What this task involves:
Copy each line below exactly.

++++ Available data ++++

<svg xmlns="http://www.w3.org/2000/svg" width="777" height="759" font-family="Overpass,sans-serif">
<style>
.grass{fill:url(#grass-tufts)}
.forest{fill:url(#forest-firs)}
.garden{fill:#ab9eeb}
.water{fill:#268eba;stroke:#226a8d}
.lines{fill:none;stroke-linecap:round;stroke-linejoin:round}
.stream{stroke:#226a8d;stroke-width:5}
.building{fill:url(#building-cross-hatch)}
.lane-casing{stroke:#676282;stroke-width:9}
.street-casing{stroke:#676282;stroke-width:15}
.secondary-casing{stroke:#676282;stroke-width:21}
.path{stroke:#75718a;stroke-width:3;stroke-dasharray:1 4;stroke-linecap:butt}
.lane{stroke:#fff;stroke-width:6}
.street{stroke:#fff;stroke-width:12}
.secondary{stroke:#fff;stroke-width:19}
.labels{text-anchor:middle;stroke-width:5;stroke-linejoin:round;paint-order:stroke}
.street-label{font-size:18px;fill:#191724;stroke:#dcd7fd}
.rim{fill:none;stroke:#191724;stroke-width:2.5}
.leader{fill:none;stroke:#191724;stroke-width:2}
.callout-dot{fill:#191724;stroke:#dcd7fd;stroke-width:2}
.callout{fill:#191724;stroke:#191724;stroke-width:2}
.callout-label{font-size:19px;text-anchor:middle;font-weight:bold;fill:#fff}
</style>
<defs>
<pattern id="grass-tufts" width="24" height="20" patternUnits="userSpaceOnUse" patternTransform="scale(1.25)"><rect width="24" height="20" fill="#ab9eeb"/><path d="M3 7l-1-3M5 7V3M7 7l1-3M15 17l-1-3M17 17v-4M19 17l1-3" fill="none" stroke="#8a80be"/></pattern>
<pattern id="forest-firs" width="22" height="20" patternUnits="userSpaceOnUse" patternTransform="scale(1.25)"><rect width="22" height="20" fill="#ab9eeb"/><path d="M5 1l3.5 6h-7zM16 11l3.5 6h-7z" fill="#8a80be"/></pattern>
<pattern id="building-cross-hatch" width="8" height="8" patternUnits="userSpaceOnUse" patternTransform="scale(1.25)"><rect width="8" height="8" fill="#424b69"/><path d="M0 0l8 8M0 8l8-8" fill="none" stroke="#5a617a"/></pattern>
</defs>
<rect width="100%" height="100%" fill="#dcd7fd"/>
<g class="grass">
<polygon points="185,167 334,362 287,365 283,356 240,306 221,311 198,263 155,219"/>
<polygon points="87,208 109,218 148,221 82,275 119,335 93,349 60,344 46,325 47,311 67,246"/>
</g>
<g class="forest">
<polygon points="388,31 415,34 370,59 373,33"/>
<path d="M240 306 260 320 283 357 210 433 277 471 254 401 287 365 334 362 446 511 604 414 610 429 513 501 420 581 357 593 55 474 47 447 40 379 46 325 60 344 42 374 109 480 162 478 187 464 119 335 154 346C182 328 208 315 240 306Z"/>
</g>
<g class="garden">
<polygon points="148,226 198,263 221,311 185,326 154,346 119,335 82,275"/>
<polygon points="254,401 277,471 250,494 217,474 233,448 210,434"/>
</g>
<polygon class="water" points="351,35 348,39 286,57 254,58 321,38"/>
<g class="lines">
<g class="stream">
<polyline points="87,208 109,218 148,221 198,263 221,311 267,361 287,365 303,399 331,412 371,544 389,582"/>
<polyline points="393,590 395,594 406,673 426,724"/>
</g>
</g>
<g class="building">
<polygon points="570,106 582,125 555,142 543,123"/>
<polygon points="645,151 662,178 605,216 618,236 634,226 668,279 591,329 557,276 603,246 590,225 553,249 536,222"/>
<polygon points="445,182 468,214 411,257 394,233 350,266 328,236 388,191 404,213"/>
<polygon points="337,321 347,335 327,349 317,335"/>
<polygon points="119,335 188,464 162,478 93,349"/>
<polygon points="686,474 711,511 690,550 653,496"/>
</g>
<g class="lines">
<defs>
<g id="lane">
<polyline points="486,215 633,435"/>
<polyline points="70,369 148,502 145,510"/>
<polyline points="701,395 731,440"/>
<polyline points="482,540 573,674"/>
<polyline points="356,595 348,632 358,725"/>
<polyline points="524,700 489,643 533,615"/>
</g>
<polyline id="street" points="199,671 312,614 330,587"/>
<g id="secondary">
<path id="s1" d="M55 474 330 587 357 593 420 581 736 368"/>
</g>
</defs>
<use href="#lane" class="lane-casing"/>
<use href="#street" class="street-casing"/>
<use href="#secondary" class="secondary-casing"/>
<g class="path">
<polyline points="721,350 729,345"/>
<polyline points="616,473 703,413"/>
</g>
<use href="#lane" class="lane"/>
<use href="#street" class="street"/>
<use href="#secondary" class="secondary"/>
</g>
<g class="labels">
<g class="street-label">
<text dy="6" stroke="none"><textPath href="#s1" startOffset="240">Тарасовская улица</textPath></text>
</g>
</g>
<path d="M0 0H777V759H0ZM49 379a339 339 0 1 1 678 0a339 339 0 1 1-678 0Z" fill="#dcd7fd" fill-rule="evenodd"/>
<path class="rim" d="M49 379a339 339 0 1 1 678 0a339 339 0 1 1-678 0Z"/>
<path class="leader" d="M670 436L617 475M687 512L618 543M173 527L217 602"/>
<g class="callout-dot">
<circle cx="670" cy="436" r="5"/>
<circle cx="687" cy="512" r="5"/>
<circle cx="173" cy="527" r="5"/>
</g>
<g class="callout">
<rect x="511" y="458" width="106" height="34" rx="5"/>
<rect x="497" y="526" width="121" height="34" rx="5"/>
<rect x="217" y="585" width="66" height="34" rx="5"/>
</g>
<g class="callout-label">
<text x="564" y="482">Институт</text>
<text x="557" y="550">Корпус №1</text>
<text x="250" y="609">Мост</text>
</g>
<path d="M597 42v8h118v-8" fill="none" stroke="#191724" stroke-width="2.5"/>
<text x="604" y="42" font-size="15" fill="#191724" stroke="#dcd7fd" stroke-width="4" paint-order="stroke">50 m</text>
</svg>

++++

Completed task:
<svg xmlns="http://www.w3.org/2000/svg" width="777" height="759" font-family="Overpass,sans-serif">
<style>
.grass{fill:url(#grass-tufts)}
.forest{fill:url(#forest-firs)}
.garden{fill:#ab9eeb}
.water{fill:#268eba;stroke:#226a8d}
.lines{fill:none;stroke-linecap:round;stroke-linejoin:round}
.stream{stroke:#226a8d;stroke-width:5}
.building{fill:url(#building-cross-hatch)}
.lane-casing{stroke:#676282;stroke-width:9}
.street-casing{stroke:#676282;stroke-width:15}
.secondary-casing{stroke:#676282;stroke-width:21}
.path{stroke:#75718a;stroke-width:3;stroke-dasharray:1 4;stroke-linecap:butt}
.lane{stroke:#fff;stroke-width:6}
.street{stroke:#fff;stroke-width:12}
.secondary{stroke:#fff;stroke-width:19}
.labels{text-anchor:middle;stroke-width:5;stroke-linejoin:round;paint-order:stroke}
.street-label{font-size:18px;fill:#191724;stroke:#dcd7fd}
.rim{fill:none;stroke:#191724;stroke-width:2.5}
.leader{fill:none;stroke:#191724;stroke-width:2}
.callout-dot{fill:#191724;stroke:#dcd7fd;stroke-width:2}
.callout{fill:#191724;stroke:#191724;stroke-width:2}
.callout-label{font-size:19px;text-anchor:middle;font-weight:bold;fill:#fff}
</style>
<defs>
<pattern id="grass-tufts" width="24" height="20" patternUnits="userSpaceOnUse" patternTransform="scale(1.25)"><rect width="24" height="20" fill="#ab9eeb"/><path d="M3 7l-1-3M5 7V3M7 7l1-3M15 17l-1-3M17 17v-4M19 17l1-3" fill="none" stroke="#8a80be"/></pattern>
<pattern id="forest-firs" width="22" height="20" patternUnits="userSpaceOnUse" patternTransform="scale(1.25)"><rect width="22" height="20" fill="#ab9eeb"/><path d="M5 1l3.5 6h-7zM16 11l3.5 6h-7z" fill="#8a80be"/></pattern>
<pattern id="building-cross-hatch" width="8" height="8" patternUnits="userSpaceOnUse" patternTransform="scale(1.25)"><rect width="8" height="8" fill="#424b69"/><path d="M0 0l8 8M0 8l8-8" fill="none" stroke="#5a617a"/></pattern>
</defs>
<rect width="100%" height="100%" fill="#dcd7fd"/>
<g class="grass">
<polygon points="185,167 334,362 287,365 283,356 240,306 221,311 198,263 155,219"/>
<polygon points="87,208 109,218 148,221 82,275 119,335 93,349 60,344 46,325 47,311 67,246"/>
</g>
<g class="forest">
<polygon points="388,31 415,34 370,59 373,33"/>
<path d="M240 306 260 320 283 357 210 433 277 471 254 401 287 365 334 362 446 511 604 414 610 429 513 501 420 581 357 593 55 474 47 447 40 379 46 325 60 344 42 374 109 480 162 478 187 464 119 335 154 346C182 328 208 315 240 306Z"/>
</g>
<g class="garden">
<polygon points="148,226 198,263 221,311 185,326 154,346 119,335 82,275"/>
<polygon points="254,401 277,471 250,494 217,474 233,448 210,434"/>
</g>
<polygon class="water" points="351,35 348,39 286,57 254,58 321,38"/>
<g class="lines">
<g class="stream">
<polyline points="87,208 109,218 148,221 198,263 221,311 267,361 287,365 303,399 331,412 371,544 389,582"/>
<polyline points="393,590 395,594 406,673 426,724"/>
</g>
</g>
<g class="building">
<polygon points="570,106 582,125 555,142 543,123"/>
<polygon points="645,151 662,178 605,216 618,236 634,226 668,279 591,329 557,276 603,246 590,225 553,249 536,222"/>
<polygon points="445,182 468,214 411,257 394,233 350,266 328,236 388,191 404,213"/>
<polygon points="337,321 347,335 327,349 317,335"/>
<polygon points="119,335 188,464 162,478 93,349"/>
<polygon points="686,474 711,511 690,550 653,496"/>
</g>
<g class="lines">
<defs>
<g id="lane">
<polyline points="486,215 633,435"/>
<polyline points="70,369 148,502 145,510"/>
<polyline points="701,395 731,440"/>
<polyline points="482,540 573,674"/>
<polyline points="356,595 348,632 358,725"/>
<polyline points="524,700 489,643 533,615"/>
</g>
<polyline id="street" points="199,671 312,614 330,587"/>
<g id="secondary">
<path id="s1" d="M55 474 330 587 357 593 420 581 736 368"/>
</g>
</defs>
<use href="#lane" class="lane-casing"/>
<use href="#street" class="street-casing"/>
<use href="#secondary" class="secondary-casing"/>
<g class="path">
<polyline points="721,350 729,345"/>
<polyline points="616,473 703,413"/>
</g>
<use href="#lane" class="lane"/>
<use href="#street" class="street"/>
<use href="#secondary" class="secondary"/>
</g>
<g class="labels">
<g class="street-label">
<text dy="6" stroke="none"><textPath href="#s1" startOffset="240">Тарасовская улица</textPath></text>
</g>
</g>
<path d="M0 0H777V759H0ZM49 379a339 339 0 1 1 678 0a339 339 0 1 1-678 0Z" fill="#dcd7fd" fill-rule="evenodd"/>
<path class="rim" d="M49 379a339 339 0 1 1 678 0a339 339 0 1 1-678 0Z"/>
<path class="leader" d="M670 436L617 475M687 512L618 543M173 527L217 602"/>
<g class="callout-dot">
<circle cx="670" cy="436" r="5"/>
<circle cx="687" cy="512" r="5"/>
<circle cx="173" cy="527" r="5"/>
</g>
<g class="callout">
<rect x="511" y="458" width="106" height="34" rx="5"/>
<rect x="497" y="526" width="121" height="34" rx="5"/>
<rect x="217" y="585" width="66" height="34" rx="5"/>
</g>
<g class="callout-label">
<text x="564" y="482">Институт</text>
<text x="557" y="550">Корпус №1</text>
<text x="250" y="609">Мост</text>
</g>
<path d="M597 42v8h118v-8" fill="none" stroke="#191724" stroke-width="2.5"/>
<text x="604" y="42" font-size="15" fill="#191724" stroke="#dcd7fd" stroke-width="4" paint-order="stroke">50 m</text>
</svg>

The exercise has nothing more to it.